**Goal of the exercise:**
Filter the lines below, keeping each one that holds "Rookie".

**Dataset records:**
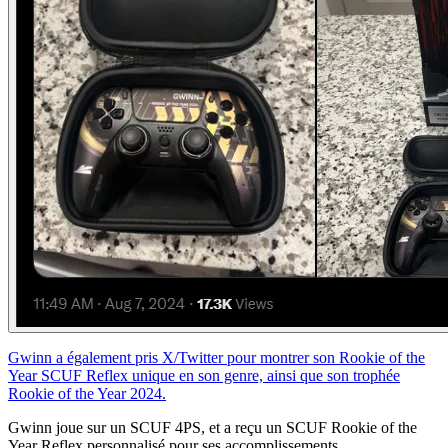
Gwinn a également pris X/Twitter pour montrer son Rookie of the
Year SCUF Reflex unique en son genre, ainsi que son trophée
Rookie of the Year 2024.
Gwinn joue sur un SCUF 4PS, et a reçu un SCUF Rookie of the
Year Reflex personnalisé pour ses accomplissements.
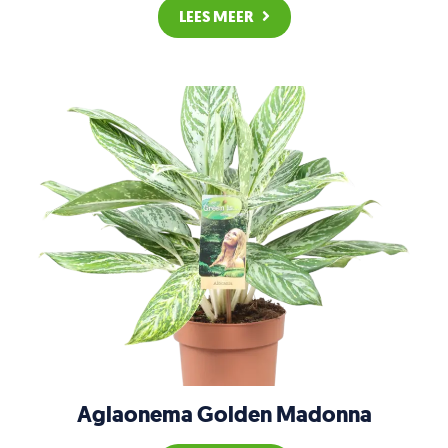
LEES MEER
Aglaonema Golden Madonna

---

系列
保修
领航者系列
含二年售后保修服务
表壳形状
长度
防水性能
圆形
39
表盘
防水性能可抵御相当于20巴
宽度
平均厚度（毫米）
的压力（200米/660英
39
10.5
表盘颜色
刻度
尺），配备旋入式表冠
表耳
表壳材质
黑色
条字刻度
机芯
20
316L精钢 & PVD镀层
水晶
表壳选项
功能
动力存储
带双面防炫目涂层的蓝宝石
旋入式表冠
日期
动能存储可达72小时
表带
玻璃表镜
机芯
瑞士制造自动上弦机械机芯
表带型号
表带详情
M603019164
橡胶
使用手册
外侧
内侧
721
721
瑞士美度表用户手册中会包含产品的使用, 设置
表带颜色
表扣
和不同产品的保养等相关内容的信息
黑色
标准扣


**Exercise solution:**
Gwinn a également pris X/Twitter pour montrer son Rookie of the
Rookie of the Year 2024.
Gwinn joue sur un SCUF 4PS, et a reçu un SCUF Rookie of the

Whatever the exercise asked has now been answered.